Growing Diversity Translates Into Classroom Challenges

by Julie Ray, Contributing Editor

Americans say non-English-speaking students should learn language before joining regular classes

Sue Johnson's kindergarten classroom in Lincoln, Neb., looks just like any other kindergarten classroom -- art projects dot one wall and oversized alphabet letters stretch across another. But Johnson's kindergartners are a little different: She teaches at an English-language learner (ELL) magnet and her class includes students from a dozen different countries. Over the last three decades, the faces -- and voices -- have changed dramatically in America's public schools.

A majority of Americans say there seem to be more children from other countries attending the public schools in their communities today than in the past, according to this year's Phi Delta Kappa/Gallup poll* on public education. Three in 10 say the number is about the same, and only 3% say there are fewer than in the past.

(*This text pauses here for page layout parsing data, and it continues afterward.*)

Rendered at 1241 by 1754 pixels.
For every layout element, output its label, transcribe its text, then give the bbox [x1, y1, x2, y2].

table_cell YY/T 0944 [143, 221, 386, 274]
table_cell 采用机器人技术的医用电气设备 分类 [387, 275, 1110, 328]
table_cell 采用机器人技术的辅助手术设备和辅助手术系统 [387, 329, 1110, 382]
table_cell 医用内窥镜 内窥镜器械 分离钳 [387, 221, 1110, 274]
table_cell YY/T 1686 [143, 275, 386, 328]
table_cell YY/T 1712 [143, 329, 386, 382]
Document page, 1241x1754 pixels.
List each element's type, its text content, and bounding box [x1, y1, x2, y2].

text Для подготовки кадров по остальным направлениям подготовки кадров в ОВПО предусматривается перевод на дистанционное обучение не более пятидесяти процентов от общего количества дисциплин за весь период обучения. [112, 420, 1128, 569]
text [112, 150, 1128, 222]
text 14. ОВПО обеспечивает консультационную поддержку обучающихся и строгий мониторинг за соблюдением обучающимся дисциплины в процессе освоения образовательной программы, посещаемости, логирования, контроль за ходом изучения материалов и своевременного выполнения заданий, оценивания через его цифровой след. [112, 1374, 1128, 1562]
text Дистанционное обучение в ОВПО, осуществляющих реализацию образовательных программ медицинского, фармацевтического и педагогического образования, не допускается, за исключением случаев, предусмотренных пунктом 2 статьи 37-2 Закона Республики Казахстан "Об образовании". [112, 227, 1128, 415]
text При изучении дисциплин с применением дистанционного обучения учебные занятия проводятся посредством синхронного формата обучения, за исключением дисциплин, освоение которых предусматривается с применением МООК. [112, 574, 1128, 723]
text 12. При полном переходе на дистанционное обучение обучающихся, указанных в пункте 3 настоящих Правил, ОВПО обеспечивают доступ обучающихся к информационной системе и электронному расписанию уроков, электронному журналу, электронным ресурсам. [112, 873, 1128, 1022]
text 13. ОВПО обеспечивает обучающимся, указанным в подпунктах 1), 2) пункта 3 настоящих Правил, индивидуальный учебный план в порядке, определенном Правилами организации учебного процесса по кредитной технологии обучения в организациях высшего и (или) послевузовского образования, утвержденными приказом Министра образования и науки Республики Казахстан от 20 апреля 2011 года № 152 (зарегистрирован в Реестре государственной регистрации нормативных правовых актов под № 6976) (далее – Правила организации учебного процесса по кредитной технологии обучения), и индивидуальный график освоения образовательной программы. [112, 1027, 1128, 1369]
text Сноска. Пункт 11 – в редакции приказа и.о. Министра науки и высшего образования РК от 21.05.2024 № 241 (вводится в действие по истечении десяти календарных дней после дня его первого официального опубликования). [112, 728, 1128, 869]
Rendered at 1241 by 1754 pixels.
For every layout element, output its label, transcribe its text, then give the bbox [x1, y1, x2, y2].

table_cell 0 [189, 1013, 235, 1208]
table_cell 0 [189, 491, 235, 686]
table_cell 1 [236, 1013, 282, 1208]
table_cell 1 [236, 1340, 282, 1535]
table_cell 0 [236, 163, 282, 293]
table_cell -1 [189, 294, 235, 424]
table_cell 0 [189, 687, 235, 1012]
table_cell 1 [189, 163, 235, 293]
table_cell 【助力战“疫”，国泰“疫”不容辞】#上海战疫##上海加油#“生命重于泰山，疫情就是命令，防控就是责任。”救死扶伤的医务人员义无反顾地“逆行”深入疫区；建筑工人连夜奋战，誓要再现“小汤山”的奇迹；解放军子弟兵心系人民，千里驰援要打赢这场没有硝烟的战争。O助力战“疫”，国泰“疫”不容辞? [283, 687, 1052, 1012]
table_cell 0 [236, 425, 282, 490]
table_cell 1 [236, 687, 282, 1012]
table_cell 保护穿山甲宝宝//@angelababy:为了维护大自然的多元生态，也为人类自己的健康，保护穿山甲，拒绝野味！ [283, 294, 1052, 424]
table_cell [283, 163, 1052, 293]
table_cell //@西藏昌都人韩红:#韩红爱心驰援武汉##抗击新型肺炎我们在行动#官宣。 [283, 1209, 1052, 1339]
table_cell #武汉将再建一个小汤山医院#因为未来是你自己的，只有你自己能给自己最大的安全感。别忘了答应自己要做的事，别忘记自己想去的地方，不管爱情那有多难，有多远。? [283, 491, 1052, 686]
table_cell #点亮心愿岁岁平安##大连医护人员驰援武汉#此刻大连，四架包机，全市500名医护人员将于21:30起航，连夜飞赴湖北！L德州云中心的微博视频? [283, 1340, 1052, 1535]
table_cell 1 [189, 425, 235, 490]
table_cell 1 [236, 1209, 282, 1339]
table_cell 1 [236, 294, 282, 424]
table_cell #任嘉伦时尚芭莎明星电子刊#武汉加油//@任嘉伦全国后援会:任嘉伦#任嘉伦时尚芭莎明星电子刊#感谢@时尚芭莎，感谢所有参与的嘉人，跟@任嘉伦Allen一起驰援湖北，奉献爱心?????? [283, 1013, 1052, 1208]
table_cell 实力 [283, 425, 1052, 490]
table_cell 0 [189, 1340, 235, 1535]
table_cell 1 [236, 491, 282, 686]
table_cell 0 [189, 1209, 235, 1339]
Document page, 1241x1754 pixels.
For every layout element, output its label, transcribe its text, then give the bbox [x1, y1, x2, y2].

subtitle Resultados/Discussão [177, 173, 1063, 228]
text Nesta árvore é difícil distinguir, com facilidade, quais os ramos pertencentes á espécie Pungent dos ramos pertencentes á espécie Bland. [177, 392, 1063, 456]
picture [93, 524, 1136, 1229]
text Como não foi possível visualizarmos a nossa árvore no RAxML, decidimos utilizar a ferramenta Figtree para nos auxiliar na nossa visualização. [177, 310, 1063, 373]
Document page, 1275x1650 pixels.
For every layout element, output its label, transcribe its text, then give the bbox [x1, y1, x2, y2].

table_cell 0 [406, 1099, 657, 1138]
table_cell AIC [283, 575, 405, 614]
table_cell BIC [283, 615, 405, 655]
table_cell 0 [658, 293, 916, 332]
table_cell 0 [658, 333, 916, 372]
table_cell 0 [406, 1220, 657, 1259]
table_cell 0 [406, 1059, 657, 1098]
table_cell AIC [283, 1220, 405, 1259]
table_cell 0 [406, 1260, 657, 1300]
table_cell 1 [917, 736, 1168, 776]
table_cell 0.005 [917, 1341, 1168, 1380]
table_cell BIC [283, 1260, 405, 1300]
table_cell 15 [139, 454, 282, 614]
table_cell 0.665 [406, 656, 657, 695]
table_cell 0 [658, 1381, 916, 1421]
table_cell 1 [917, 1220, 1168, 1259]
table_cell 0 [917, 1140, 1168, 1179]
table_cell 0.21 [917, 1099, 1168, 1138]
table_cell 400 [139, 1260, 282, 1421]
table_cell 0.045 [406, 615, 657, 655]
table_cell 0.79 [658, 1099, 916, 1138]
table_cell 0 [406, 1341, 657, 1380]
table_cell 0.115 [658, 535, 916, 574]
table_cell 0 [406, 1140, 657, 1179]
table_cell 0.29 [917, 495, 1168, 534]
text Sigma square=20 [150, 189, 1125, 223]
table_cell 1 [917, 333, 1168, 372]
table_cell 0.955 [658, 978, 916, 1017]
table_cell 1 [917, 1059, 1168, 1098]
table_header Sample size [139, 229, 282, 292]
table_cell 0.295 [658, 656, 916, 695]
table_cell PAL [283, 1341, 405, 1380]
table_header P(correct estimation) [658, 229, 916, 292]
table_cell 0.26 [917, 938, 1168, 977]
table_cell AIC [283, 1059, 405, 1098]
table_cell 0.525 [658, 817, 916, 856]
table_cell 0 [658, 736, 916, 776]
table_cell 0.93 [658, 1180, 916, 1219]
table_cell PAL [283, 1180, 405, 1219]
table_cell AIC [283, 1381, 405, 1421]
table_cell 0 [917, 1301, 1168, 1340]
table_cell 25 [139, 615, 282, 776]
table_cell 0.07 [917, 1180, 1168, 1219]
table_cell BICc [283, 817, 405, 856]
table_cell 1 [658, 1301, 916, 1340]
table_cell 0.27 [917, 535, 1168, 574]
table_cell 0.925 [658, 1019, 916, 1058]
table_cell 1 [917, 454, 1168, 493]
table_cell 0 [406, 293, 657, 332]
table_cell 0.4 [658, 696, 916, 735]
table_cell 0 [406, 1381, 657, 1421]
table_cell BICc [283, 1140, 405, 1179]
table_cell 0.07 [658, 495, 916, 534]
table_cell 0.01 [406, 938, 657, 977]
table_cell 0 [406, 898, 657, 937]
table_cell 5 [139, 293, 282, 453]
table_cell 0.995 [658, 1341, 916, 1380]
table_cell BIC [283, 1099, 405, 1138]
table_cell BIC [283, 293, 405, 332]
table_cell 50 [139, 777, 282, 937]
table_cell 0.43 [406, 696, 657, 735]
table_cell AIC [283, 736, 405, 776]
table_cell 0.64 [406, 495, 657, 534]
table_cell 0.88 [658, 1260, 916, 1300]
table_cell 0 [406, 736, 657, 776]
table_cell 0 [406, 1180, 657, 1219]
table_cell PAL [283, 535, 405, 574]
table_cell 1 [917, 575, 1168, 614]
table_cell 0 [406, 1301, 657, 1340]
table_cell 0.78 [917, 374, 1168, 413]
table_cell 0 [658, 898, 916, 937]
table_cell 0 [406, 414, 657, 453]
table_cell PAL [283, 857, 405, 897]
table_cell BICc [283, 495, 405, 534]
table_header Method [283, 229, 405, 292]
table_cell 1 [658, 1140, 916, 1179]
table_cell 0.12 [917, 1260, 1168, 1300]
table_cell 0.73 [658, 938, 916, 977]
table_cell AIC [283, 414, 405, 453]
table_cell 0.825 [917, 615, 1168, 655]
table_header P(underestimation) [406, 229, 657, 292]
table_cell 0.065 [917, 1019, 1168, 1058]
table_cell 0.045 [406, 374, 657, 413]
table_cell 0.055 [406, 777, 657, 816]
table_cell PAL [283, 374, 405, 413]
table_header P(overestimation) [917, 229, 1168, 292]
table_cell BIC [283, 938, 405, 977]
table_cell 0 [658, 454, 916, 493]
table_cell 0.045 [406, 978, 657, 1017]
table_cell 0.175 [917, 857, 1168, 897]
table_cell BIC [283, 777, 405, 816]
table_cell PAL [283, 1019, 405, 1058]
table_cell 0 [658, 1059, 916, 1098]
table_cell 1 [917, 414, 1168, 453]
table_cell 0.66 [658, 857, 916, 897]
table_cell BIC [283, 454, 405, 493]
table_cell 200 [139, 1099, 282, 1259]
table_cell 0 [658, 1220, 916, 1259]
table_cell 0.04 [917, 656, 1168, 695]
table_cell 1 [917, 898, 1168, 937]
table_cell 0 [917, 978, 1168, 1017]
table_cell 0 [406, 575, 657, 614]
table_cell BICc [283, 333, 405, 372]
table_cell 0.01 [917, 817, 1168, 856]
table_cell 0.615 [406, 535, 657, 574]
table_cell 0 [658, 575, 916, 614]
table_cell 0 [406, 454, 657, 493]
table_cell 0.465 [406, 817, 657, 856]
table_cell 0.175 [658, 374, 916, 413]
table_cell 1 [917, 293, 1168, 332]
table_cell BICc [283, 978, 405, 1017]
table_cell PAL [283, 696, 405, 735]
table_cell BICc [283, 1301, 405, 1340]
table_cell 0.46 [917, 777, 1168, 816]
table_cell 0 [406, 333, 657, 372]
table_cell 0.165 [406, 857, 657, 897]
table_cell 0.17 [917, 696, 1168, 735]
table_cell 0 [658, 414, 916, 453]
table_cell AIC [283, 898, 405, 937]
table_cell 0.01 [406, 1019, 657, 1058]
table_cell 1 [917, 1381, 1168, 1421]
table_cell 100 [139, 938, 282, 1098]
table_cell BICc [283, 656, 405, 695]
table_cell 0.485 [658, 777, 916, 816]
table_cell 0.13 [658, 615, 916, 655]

Although it doesn't provide a perfect snapshot of how many students are immigrants or children of immigrants, Census figures show the percentage of public school students considered part of a racial or ethnic minority group nearly doubled between 1972 and 2003, from 22% to 42%. Nearly all of that growth has come from Hispanics and minorities other than blacks. In 1972, Hispanic students made up 6% of public school enrollment; in 2003, these students made up 19%. Students from minority groups other than blacks represented 1% in 1972 and 7% in 2003.

Americans in the West are more likely than those living in any other region to say more children from other countries seem to be attending their public schools than in the past; 68% of Westerners say this, compared with 61% in the South, 51% in the Midwest, and 55% in the East. This makes sense, given that the minority public school enrollment in the West exceeded white enrollment in 2003.

Lost or Found in Translation?

According to 2003-2004 Department of Education figures, 1 in 10 public school students are English-language learners, students whose first language is not English and who are in the process of learning English. These ELL students speak more than 460 languages, with Spanish and Asian languages the most common. The percentage of ELL students has risen 41% in the last decade and is expected to more than double in the next 20 years. This, compounded with No Child Left Behind requirements for students with limited English proficiency, presents quite a challenge for the nation's educators.

What's the best way for the public schools to deal with non-English-speaking students? According to the PDK/Gallup poll, 61% of Americans say these students should be required to learn English in public school classes before enrolling in regular classes, 19% say students should be required to learn English in special classes at the parents' expense, and 16% say public schools should be required to provide instruction in the students' native languages.

Schools' Answers

Schools have been struggling to find the best answer to this question themselves. Many offer English-as-a-second-language (ESL) programs, in which students are immersed in English, but are given help as needed in their native languages. Another approach is transitional bilingual education: ELL students are taught some subjects in their native languages while learning English. However, that approach has fallen out of favor in several states where voters opted to replace it with English-immersion programs, in which students are taught entirely in English. Yet another method, two-way bilingual education or two-way immersion, is gaining popularity in U.S. public schools. In these classes, ELL and native English-speaking students are team-taught in both languages.

Johnson says the ELL students at her school are taught in English. One of the biggest challenges, Johnson says, is to make sure her students understand what she's saying as she's teaching. She uses body language and picture graphs, and is very dramatic, deliberate, and repetitive when teaching. Sometimes, she says, getting the point across clearly means going over to students, holding their hands, and doing.

No Child Left Behind doesn't dictate a specific method for teaching ELLs, but Education Secretary Margaret Spellings acknowledged in early December that the way the concepts are taught "can make or break a child's future"; instruction is one of the most important variables. The "elephant in the dining room," Spellings said, was that the right approach for English-language learners hasn't been found yet, but she stressed that it needs to be found soon. Before the elephant gets any bigger.

*This article contains findings from the 37th Annual Phi Delta Kappa/Gallup Poll of the Public's Attitudes Toward the Public Schools, released on Aug. 23 in Washington, D.C.

The findings of the survey are based on telephone interviews with a random sample of 1,000 U.S. adults, aged 18 and older, conducted from June 9-26, 2005. For results based on this sample, one can say with 95% confidence that the maximum error attributable to sampling and other random effects ±3 percentage points.